__本文__
渡辺康建築研究所
WATANABE YASUSHI architect & associates



ローコスト

久しぶりに鎌倉近代美術館に行って、材料の善し悪しと建築としての質について考え
させられました。終戦まもなくの時期に建てられたものですから近寄って見ると使わ
れている材料は石綿スレート板と細い鉄骨と大谷石です。要するに、よくある倉庫や
駅舎と変わりませんが、日本建築の持つバラック感、気負わない軽さ、風通しの良い
気持よさ、を感じました。アプローチや途中の動線は半屋外のテラスや階段となり内
省的な中庭(ここがちょっと雑然とした感じなのが惜しいか)を望み、最後には池の
波紋を映す深い床下空間で気持を落ち着けることができます。設計した坂倉準三は造
形的な特徴はあまりありませんが、与えられた条件の中で可能なことを、様々な要素
の3次元的配置だけで解決している気がします。つまり小さな建物の中の配置と動線
だけで、水と光と半屋外の気持良さを効果的に成立させています。そこでは限られた
コストを何に使うかも、なにが大切なのかを良く考えなければならず、意図が鮮明に
なります。いわばラフな材料を使うことが、チープシックな潔い気持良さを感じさせ
てくれます。低層部の大谷石の質感がチープな中にもメリハリを生み出し、材質もな
んでも良くすれば良いというものではないことを教えてくれます。

__課題 1__
本文のうち、「久しぶりに鎌倉近代美術館に行って、材料の善し悪しと建築としての質について考え」で始まり「んでも良くすれば良いというものではないことを教えてくれます。」で終わる部分をそのまま書き写せ。
__課題 2__
鎌倉近代美術館を論じた本文を、最後の文の後から書き進めよ。
エントリーは使わなくてよい。

__提供エントリー__
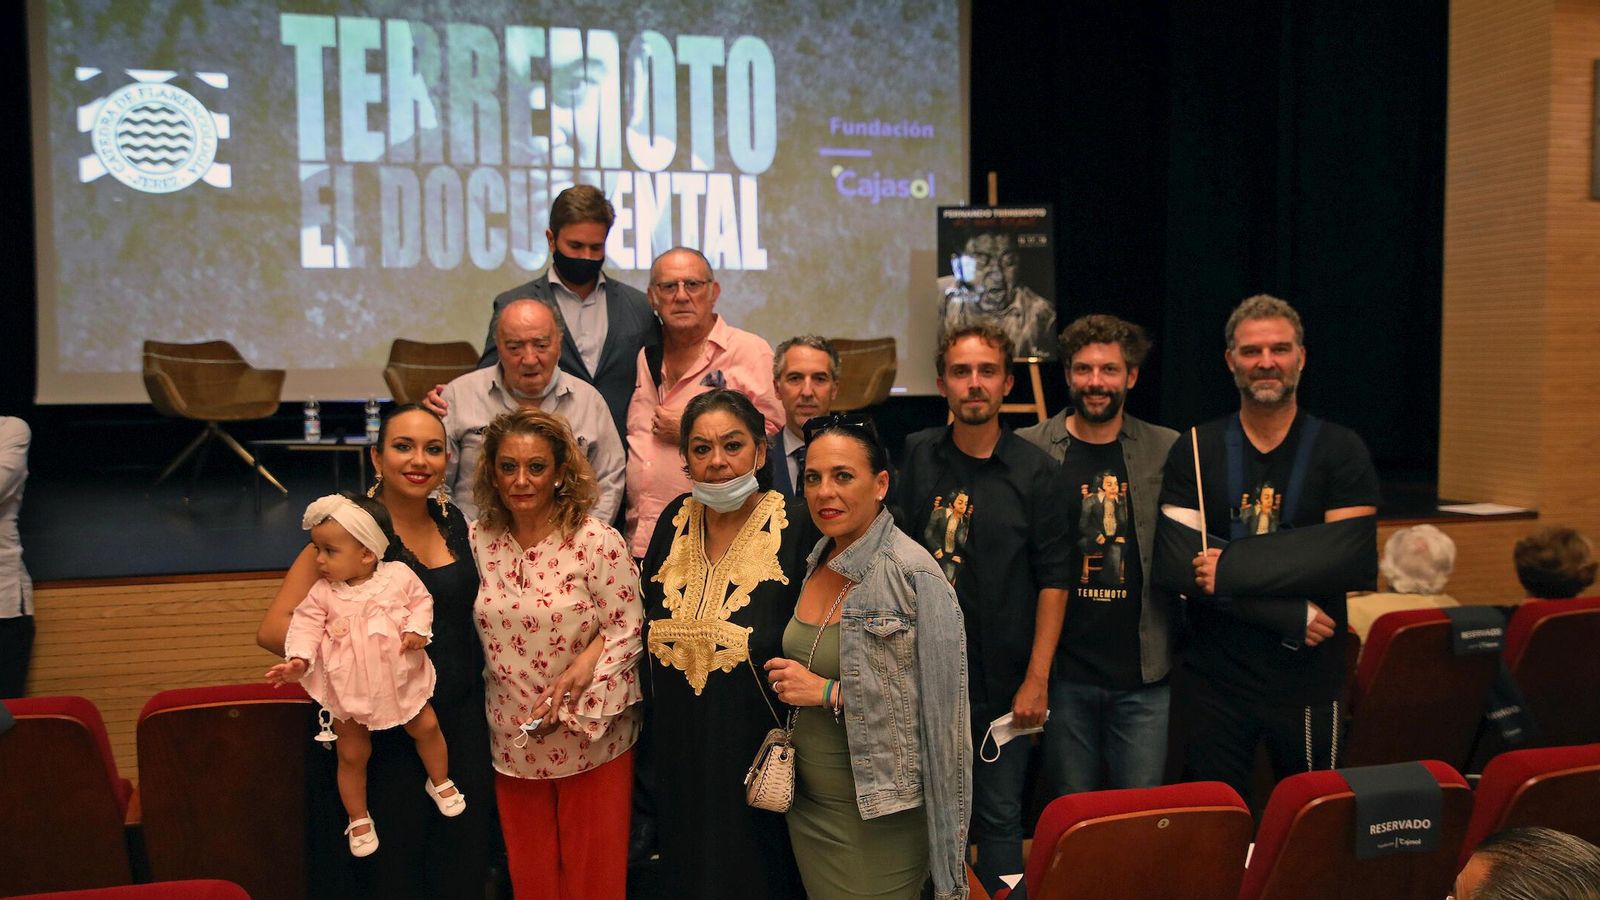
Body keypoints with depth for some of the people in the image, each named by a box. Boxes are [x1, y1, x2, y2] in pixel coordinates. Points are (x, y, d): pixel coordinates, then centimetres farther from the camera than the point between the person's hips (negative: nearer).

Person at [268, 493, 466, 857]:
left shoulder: (398, 575, -12)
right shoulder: (322, 593, -12)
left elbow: (421, 601, -2)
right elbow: (306, 626, -13)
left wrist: (417, 629, -19)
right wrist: (298, 660, -30)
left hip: (400, 679, 0)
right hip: (349, 690, 0)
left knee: (427, 727, 9)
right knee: (352, 755, 11)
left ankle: (440, 782, 37)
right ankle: (358, 819, 31)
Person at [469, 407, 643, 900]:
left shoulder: (596, 541, -15)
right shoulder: (479, 541, -2)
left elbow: (627, 629, -13)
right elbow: (476, 632, 7)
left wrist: (574, 679, -25)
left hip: (591, 736, -3)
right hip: (514, 740, 4)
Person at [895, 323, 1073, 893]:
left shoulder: (1036, 472, -5)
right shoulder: (916, 456, 2)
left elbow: (1053, 582, -4)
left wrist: (1036, 679, -8)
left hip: (1001, 682, -2)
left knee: (999, 817, 7)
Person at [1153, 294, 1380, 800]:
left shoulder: (1340, 451, 0)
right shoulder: (1195, 451, 1)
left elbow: (1353, 560, -14)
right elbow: (1174, 565, -10)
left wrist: (1231, 568, -19)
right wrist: (1291, 615, -17)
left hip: (1308, 682, 0)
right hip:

__回答 1__
久しぶりに鎌倉近代美術館に行って、材料の善し悪しと建築としての質について考え
させられました。終戦まもなくの時期に建てられたものですから近寄って見ると使わ
れている材料は石綿スレート板と細い鉄骨と大谷石です。要するに、よくある倉庫や
駅舎と変わりませんが、日本建築の持つバラック感、気負わない軽さ、風通しの良い
気持よさ、を感じました。アプローチや途中の動線は半屋外のテラスや階段となり内
省的な中庭(ここがちょっと雑然とした感じなのが惜しいか)を望み、最後には池の
波紋を映す深い床下空間で気持を落ち着けることができます。設計した坂倉準三は造
形的な特徴はあまりありませんが、与えられた条件の中で可能なことを、様々な要素
の3次元的配置だけで解決している気がします。つまり小さな建物の中の配置と動線
だけで、水と光と半屋外の気持良さを効果的に成立させています。そこでは限られた
コストを何に使うかも、なにが大切なのかを良く考えなければならず、意図が鮮明に
なります。いわばラフな材料を使うことが、チープシックな潔い気持良さを感じさせ
てくれます。低層部の大谷石の質感がチープな中にもメリハリを生み出し、材質もな
んでも良くすれば良いというものではないことを教えてくれます。

__回答 2__
坂倉準三のその合理的な意志は、住宅も県庁舎も美術館も遊園地も同じ目線で造るす
がすがしさにも通じている気がします。
ローコストで、工業的な素材や安い材料をむき出しに使うということは、倉庫やロフ
ト、ペントハウスに住みつくような、本来違う用途のところに住むラフさ、感覚が開
かれるような潔さと面白さが伴います。そしてそれは、素材そのままを使う点で、バ
ラガンやカーンや待庵にも通じる感覚でもあります。
予算が限られる時、小さくまとめて良い材料を使い質を高めるか、ラフな作りで大き
な空間を作るか、判断の分かれ道で、価値観が問われます。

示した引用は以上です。